Selected passage →
# Need advice choosing a digital drawing tablet for my wife's birthday?



## johnhoward (Feb 21, 2020)

Hi. I am a newbie here, and I am not an artist. I cannot draw even a decent stick figure. I am here for advice because I want to buy a digital art tablet as a present for my wife. My wife recently got into painting on canvas. She has gone nuts. She loves painting and has shown the tremendous natural talent that nobody knew was there. I have a couple of friends that have degrees in art and have been professors and they are blown away by what she can do with no formal instruction. This is all great, but it has become a problem for me. Mainly that my house, livingroom, dining room tablet and every other spare place in our house has been turned in to an art studio. The other problem is that we travel a lot and she wants to carry all this stuff everywhere we go. 

Now don't get me wrong. I am tickled pink that she has found something she loves and I want to encourage her. I want her to be able to do everything she wants to do and express herself to her maximum capability. To this end, I think that what she needs is to go digital. I have run the idea by her and she has demonstrated a lot of interest in it. So, I am on the search for how she can do this. Now, not being an artist, I have no clue about these things. Unfortunately, my artist friends never dabbled in digital art, so they can not help me either. So here I am, on an artist forum, asking for your kind help. 

Here is where I am at. I want to get here something good that she can learn on, but I don't want to mortgage the house. Since this is an experiment and she may decide she hates digital art, I don't want to jump into this with both feet right out of the chute. But I also don't want to get something cheap that is going to perform badly and frustrate her. So I have set my price point for this gift at $300. Hopefully, I can get something that will do well for her in that price range.

Requirement A →
Decide whether each statement agrees with the drawing tablet forum post: (i) the poster's friends with art degrees have experience in digital art; (ii) the poster has set a budget of $300 for the gift; (iii) the poster's wife has had formal painting instruction. Answer yes or no for each, quoting the words of the post that decide it.
Requirement B →
In the drawing tablet forum post, write out the part starting at "Hi. I am a newbie" and ending at "everywhere we go.", changing "canvas" to "watercolor paper".
Requirement C →
Carry the drawing tablet forum post forward from its last sentence.

Data below →
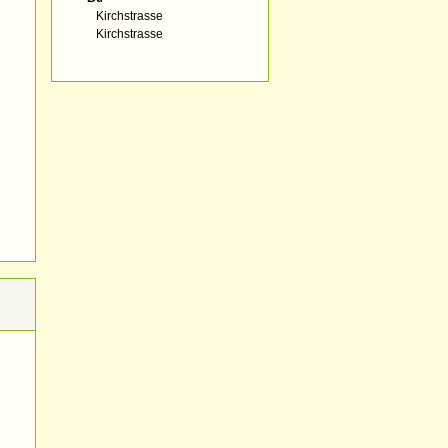
Kirchstrasse
Kirchstrasse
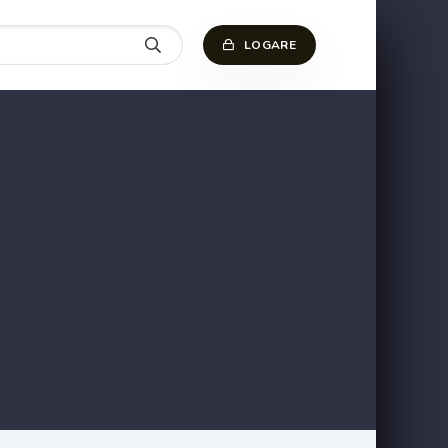
LOGARE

Response area A →
(i) No: "my artist friends never dabbled in digital art"
(ii) Yes: "So I have set my price point for this gift at $300."
(iii) No: "with no formal instruction"

Response area B →
Hi. I am a newbie here, and I am not an artist. I cannot draw even a decent stick figure. I am here for advice because I want to buy a digital art tablet as a present for my wife. My wife recently got into painting on watercolor paper. She has gone nuts. She loves painting and has shown the tremendous natural talent that nobody knew was there. I have a couple of friends that have degrees in art and have been professors and they are blown away by what she can do with no formal instruction. This is all great, but it has become a problem for me. Mainly that my house, livingroom, dining room tablet and every other spare place in our house has been turned in to an art studio. The other problem is that we travel a lot and she wants to carry all this stuff everywhere we go.

Response area C →
Now, my thinking was that I would buy her a screen that was specially designed to be drawn on with styles, similar to painting directly on the canvas. But in my research, it seems like most people are using a drawing tablet that interfaces with a computer, I think they are called Wacom tablets, or something like that. This sounds rather complicated to me and I don't quite understand how they work. But it seems that this is what most pro artists use. Correct me if I am wrong here.

Any and all help you can give me is greatly appreciated. I just want to get my wife a present that will make her happy. TIA


----------



## johnhoward (Feb 21, 2020)

I am continuing to do research and I am wondering if an Android tablet such as the Samsung Galaxy Tab A 10.1 64 GB, might be a good solution. She already uses a Samsung Galaxy smartphone, so it might be more familiar to her then switching ti a Windows-based Wacom style tablet system that is completely new to her. Am I on the right track? Are there serious downsides to using an Android tablet for art?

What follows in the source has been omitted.